Stated goal:
Starting at the first line and ending at the line containing "genus: Hypochaeris", swap "phylum" for "division" wherever it appears and write out those lines again with nothing else changed.

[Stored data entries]
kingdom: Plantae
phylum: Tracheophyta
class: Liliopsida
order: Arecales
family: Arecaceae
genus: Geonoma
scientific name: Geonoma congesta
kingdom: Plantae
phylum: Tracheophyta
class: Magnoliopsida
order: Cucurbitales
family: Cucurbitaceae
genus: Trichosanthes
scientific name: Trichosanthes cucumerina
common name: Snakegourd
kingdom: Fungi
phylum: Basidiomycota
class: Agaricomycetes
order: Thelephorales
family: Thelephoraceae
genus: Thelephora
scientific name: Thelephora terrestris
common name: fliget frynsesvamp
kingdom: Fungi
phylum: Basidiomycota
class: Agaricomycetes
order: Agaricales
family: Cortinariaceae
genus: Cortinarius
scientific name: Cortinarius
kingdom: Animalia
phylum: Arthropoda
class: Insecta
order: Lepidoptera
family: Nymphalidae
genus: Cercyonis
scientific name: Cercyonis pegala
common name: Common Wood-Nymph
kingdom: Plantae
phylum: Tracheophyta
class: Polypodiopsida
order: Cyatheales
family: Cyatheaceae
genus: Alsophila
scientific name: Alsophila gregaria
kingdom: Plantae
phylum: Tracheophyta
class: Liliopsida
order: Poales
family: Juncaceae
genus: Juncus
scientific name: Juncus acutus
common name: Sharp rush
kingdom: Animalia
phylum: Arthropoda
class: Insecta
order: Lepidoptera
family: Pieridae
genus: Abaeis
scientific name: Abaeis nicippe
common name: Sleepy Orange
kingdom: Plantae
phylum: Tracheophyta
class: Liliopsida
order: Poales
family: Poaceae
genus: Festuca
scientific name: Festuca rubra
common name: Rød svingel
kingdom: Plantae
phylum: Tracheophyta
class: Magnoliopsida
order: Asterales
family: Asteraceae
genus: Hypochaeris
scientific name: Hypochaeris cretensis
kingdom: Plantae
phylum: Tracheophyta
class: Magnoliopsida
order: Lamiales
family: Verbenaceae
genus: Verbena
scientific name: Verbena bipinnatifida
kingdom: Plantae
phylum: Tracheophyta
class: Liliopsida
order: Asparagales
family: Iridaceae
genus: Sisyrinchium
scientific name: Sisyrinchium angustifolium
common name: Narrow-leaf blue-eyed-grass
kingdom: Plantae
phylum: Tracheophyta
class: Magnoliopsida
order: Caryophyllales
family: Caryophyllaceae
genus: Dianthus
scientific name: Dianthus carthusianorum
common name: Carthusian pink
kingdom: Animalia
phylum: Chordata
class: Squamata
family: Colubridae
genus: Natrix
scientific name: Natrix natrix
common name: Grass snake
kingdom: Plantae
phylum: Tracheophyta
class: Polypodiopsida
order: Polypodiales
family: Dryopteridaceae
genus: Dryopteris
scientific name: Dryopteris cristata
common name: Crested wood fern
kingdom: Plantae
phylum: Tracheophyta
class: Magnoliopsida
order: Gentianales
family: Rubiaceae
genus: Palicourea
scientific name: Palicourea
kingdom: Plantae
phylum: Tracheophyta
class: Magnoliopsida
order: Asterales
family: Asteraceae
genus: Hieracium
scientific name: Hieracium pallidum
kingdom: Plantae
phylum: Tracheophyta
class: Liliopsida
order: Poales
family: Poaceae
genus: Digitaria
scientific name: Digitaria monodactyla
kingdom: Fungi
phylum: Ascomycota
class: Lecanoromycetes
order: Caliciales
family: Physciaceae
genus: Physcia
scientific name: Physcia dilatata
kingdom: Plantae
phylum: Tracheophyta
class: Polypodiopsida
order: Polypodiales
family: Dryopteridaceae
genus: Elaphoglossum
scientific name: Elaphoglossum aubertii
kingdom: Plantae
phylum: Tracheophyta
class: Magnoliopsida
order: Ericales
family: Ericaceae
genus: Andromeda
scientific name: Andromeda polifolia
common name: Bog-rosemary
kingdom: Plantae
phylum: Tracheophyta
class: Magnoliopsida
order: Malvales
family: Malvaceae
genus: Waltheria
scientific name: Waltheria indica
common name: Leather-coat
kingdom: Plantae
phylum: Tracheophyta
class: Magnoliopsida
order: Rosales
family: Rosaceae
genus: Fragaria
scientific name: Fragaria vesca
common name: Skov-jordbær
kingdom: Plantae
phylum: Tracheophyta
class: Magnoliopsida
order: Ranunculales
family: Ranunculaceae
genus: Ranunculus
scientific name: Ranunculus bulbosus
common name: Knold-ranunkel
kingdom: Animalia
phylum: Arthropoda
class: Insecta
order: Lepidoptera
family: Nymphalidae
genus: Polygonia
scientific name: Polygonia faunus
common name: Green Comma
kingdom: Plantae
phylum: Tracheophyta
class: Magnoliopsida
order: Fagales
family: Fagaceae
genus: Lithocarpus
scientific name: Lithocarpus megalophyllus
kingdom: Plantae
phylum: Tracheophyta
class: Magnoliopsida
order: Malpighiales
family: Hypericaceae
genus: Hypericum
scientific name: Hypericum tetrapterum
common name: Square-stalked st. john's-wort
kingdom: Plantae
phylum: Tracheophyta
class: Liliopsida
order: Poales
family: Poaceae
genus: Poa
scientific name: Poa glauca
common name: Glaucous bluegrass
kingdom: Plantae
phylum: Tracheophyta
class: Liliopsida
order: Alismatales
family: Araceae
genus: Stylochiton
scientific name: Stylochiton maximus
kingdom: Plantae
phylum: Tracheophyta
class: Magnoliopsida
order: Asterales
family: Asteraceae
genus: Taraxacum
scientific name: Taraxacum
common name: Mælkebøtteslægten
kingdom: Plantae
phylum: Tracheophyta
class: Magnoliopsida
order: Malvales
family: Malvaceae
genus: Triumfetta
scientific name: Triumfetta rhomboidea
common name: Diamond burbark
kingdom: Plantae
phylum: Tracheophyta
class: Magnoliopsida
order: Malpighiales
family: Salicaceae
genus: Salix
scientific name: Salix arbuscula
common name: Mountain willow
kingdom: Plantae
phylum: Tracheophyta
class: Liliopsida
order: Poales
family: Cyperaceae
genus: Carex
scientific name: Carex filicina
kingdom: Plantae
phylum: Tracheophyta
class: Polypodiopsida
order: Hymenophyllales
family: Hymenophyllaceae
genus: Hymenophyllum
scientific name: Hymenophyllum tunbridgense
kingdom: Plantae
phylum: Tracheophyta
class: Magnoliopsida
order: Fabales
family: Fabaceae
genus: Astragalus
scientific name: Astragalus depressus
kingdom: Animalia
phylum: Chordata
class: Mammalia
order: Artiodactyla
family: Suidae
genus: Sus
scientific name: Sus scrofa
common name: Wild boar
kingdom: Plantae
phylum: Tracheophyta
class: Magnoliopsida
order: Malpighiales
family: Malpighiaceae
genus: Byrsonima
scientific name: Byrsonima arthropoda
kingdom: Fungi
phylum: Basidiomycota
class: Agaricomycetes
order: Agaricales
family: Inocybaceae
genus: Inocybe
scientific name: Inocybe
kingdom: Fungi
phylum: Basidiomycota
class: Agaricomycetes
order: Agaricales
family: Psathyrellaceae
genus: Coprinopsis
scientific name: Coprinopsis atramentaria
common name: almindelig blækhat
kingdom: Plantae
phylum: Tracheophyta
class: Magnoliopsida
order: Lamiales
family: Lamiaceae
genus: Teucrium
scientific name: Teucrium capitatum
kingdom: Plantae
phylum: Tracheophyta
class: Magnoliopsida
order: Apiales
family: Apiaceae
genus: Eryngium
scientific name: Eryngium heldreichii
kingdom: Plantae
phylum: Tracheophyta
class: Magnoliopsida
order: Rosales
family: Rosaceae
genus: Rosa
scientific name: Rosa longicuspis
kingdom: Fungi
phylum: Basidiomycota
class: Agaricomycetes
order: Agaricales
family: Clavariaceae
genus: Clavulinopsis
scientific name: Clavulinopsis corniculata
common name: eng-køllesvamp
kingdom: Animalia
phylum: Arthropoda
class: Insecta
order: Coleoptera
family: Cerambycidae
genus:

Result of the exercise:
kingdom: Plantae
division: Tracheophyta
class: Liliopsida
order: Arecales
family: Arecaceae
genus: Geonoma
scientific name: Geonoma congesta
kingdom: Plantae
division: Tracheophyta
class: Magnoliopsida
order: Cucurbitales
family: Cucurbitaceae
genus: Trichosanthes
scientific name: Trichosanthes cucumerina
common name: Snakegourd
kingdom: Fungi
division: Basidiomycota
class: Agaricomycetes
order: Thelephorales
family: Thelephoraceae
genus: Thelephora
scientific name: Thelephora terrestris
common name: fliget frynsesvamp
kingdom: Fungi
division: Basidiomycota
class: Agaricomycetes
order: Agaricales
family: Cortinariaceae
genus: Cortinarius
scientific name: Cortinarius
kingdom: Animalia
division: Arthropoda
class: Insecta
order: Lepidoptera
family: Nymphalidae
genus: Cercyonis
scientific name: Cercyonis pegala
common name: Common Wood-Nymph
kingdom: Plantae
division: Tracheophyta
class: Polypodiopsida
order: Cyatheales
family: Cyatheaceae
genus: Alsophila
scientific name: Alsophila gregaria
kingdom: Plantae
division: Tracheophyta
class: Liliopsida
order: Poales
family: Juncaceae
genus: Juncus
scientific name: Juncus acutus
common name: Sharp rush
kingdom: Animalia
division: Arthropoda
class: Insecta
order: Lepidoptera
family: Pieridae
genus: Abaeis
scientific name: Abaeis nicippe
common name: Sleepy Orange
kingdom: Plantae
division: Tracheophyta
class: Liliopsida
order: Poales
family: Poaceae
genus: Festuca
scientific name: Festuca rubra
common name: Rød svingel
kingdom: Plantae
division: Tracheophyta
class: Magnoliopsida
order: Asterales
family: Asteraceae
genus: Hypochaeris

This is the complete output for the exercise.